● **Stated problem 1**
For the leasing posts, decide whether each statement agrees with the text: (a) ILFC owns 955 planes worth $50 billion; (b) commenters are asked to send their comments to both boards; (c) the discussion paper was released on March 21. Answer yes or no for each, quoting the deciding words exactly.

* * * * * * *

Thursday, March 26, 2009

International Lease Finance in trouble

The Wall Street Journal reports that the world's biggest lessor of airplanes, International Lease Finance Corp., says in a recent filing that its financing needs could threaten its survival. ILFC is a (profitable) part of AIG, and AIG's woes have been impairing its ability to borrow money to finance its purchases of planes, which it leases to many of the world's airlines. ILFC owns 955 planes worth $50 billion. It had been using commerical paper for a lot of its financing, but with the cut in credit ratings it has suffered as part of AIG, that market is now closed.

The article speculates that ILFC is too big to fail, as it's the largest customer for both Boeing and Airbus (not to mention the prime supplier of airplanes to numerous airlines). AIG is trying to sell ILFC to raise money to repay their borrowings from the feds.

Saturday, March 21, 2009

Discussion paper released

The same day (March 19) as my previous post, wondering when the discussion paper on the proposed new lease accounting standard would be released, it was actually released. It's available now from the FASB or IASB (the copies vary because of the differences between American English and British English, a reminder of George Bernard Shaw's witticism that we're two countries separated by a common language). Anyone is welcome to comment to the boards (they request that you pick one board or the other, not both, to comment to) by July 17, 2009. The FASB permits sending comments to, File Reference No. 1680-100. The IASB has a web form for comments. All comments become part of the public record, available for viewing on the web. The boards also plan to have a live web presentation on the DP in May, with details to come.

* * * * * * *

● **Stated problem 2**
Please output lines from the records, beginning at the line that has "text Lorsqu'un hôte" and stopping after the line that has "text Les applications".

(Layout dataset records)
* * * * * * *

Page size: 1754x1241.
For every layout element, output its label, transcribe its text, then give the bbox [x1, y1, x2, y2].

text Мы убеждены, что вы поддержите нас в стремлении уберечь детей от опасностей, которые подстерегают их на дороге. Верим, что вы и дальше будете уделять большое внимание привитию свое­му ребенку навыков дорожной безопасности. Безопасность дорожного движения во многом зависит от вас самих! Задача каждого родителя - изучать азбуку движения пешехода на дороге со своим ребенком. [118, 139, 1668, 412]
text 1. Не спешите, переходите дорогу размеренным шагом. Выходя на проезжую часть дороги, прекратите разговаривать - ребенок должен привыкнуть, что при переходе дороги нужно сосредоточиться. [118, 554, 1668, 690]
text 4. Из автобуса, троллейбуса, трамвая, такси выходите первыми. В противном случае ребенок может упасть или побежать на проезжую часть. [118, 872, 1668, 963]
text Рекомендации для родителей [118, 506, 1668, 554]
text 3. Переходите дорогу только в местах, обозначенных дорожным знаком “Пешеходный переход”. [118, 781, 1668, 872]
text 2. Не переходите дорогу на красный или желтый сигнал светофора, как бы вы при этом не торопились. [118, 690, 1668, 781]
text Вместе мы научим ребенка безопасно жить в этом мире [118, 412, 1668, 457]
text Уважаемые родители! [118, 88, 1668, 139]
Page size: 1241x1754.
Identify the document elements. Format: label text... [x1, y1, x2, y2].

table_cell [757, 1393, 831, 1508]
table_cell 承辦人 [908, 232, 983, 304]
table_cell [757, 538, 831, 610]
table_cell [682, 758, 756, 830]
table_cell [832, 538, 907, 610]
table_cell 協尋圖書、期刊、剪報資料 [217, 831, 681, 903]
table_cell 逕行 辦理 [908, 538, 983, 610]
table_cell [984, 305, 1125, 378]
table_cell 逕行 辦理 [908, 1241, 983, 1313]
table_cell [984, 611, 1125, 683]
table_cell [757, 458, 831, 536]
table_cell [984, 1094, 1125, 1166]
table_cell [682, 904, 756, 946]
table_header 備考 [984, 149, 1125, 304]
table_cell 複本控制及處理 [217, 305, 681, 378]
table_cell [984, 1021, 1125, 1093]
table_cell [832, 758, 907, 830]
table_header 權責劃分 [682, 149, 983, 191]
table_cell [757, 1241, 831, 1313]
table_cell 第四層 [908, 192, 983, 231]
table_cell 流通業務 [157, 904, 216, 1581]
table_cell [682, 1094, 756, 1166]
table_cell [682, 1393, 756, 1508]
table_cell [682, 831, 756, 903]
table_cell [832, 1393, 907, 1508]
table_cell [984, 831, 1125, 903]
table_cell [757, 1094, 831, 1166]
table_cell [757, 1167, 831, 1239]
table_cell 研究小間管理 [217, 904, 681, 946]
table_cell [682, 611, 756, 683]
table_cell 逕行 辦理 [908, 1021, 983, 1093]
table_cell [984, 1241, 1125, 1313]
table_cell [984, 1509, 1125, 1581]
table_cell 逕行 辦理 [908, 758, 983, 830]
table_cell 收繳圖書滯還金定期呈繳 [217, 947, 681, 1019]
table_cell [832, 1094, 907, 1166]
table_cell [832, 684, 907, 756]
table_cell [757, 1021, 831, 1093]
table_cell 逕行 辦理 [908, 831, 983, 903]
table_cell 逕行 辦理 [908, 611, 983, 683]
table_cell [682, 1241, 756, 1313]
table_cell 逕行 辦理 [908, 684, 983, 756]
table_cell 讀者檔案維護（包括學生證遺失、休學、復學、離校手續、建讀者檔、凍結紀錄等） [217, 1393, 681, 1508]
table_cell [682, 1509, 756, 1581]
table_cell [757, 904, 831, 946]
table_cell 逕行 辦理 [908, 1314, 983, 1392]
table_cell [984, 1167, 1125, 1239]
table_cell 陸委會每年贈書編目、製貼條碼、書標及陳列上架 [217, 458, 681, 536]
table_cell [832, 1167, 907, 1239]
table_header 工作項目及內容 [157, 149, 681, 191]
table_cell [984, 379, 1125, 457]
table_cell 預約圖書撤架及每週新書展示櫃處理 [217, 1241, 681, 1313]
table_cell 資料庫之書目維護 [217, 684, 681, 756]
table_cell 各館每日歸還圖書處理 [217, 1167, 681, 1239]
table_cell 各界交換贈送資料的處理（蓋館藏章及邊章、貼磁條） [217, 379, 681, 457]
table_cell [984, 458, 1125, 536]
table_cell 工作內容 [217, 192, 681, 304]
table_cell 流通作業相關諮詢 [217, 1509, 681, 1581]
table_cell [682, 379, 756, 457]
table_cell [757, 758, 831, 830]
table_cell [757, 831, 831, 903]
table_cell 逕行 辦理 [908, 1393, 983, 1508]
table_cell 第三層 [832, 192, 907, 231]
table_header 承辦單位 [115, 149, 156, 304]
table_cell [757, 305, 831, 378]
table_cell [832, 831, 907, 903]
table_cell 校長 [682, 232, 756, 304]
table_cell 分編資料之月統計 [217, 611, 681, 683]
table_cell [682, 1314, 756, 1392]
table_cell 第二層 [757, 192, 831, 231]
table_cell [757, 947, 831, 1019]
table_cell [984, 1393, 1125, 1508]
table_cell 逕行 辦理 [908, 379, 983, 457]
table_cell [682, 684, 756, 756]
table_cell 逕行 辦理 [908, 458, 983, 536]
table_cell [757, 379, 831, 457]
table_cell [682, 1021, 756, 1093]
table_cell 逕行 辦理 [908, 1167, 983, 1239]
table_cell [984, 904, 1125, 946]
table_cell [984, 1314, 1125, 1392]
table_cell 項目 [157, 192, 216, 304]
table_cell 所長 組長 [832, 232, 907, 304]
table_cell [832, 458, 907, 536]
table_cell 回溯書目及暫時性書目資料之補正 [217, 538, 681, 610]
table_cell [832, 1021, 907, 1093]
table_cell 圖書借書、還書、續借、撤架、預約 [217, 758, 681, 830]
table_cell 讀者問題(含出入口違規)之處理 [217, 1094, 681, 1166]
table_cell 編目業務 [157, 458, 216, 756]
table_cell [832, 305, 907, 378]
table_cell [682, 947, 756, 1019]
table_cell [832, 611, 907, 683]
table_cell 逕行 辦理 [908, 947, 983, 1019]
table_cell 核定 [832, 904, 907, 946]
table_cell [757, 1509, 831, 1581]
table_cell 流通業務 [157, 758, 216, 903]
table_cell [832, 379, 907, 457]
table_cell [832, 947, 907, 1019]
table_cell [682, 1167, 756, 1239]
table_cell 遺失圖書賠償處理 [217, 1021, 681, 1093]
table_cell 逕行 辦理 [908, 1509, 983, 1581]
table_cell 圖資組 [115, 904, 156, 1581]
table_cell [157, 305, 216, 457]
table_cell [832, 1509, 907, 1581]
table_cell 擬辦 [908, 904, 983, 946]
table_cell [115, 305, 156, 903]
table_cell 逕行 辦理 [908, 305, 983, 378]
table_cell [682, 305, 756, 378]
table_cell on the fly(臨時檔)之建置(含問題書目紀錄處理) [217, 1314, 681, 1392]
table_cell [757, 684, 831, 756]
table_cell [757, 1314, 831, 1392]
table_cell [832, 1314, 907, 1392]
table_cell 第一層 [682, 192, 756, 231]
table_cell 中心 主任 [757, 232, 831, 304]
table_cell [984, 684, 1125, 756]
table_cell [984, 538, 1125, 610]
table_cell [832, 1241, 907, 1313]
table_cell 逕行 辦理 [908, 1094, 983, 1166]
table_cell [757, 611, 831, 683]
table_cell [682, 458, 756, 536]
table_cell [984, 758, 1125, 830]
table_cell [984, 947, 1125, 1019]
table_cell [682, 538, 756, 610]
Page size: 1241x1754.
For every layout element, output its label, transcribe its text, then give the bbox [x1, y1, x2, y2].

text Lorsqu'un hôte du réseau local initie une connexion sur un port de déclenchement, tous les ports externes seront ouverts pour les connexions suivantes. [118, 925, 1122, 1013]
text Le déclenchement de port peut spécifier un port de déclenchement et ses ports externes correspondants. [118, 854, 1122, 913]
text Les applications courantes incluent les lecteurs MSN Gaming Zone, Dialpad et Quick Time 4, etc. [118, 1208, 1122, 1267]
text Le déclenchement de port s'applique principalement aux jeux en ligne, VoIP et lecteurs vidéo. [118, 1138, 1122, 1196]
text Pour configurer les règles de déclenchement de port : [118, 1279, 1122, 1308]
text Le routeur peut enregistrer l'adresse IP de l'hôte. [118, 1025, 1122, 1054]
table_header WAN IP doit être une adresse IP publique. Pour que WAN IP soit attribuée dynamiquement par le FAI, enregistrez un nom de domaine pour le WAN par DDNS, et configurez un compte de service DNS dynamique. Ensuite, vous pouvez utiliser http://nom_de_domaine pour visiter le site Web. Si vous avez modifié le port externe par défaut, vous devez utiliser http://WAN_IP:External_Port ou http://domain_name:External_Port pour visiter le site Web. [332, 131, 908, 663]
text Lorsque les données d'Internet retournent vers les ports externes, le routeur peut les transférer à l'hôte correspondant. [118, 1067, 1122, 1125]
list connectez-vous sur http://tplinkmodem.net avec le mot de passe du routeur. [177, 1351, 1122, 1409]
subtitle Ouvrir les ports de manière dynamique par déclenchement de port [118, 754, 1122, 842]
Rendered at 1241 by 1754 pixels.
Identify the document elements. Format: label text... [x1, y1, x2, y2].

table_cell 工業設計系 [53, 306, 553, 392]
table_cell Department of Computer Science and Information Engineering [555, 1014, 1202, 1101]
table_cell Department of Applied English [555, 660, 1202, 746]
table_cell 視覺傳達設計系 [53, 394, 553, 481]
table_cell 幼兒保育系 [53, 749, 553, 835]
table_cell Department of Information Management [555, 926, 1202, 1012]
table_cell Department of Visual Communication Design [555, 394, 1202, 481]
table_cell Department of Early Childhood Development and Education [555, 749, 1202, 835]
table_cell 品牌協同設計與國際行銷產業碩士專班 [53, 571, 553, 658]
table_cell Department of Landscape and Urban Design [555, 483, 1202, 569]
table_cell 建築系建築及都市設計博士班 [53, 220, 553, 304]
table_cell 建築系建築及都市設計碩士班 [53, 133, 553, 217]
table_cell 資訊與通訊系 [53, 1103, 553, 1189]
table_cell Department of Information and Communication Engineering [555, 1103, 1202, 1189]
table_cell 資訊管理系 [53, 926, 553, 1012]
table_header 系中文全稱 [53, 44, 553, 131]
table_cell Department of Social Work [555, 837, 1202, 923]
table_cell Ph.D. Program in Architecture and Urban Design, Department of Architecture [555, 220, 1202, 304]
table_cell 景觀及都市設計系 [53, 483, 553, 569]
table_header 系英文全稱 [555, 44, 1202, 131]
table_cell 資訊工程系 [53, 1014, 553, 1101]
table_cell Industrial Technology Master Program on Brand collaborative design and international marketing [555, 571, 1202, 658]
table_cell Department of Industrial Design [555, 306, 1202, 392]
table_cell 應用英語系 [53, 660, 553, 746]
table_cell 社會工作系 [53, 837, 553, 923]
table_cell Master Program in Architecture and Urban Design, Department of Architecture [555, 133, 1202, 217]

* * * * * * *

● **Task response 1**
(a) Yes: "ILFC owns 955 planes worth $50 billion."
(b) No: "they request that you pick one board or the other, not both, to comment to"
(c) No: "The same day (March 19) as my previous post, wondering when the discussion paper on the proposed new lease accounting standard would be released, it was actually released."

● **Task response 2**
text Lorsqu'un hôte du réseau local initie une connexion sur un port de déclenchement, tous les ports externes seront ouverts pour les connexions suivantes. [118, 925, 1122, 1013]
text Le déclenchement de port peut spécifier un port de déclenchement et ses ports externes correspondants. [118, 854, 1122, 913]
text Les applications courantes incluent les lecteurs MSN Gaming Zone, Dialpad et Quick Time 4, etc. [118, 1208, 1122, 1267]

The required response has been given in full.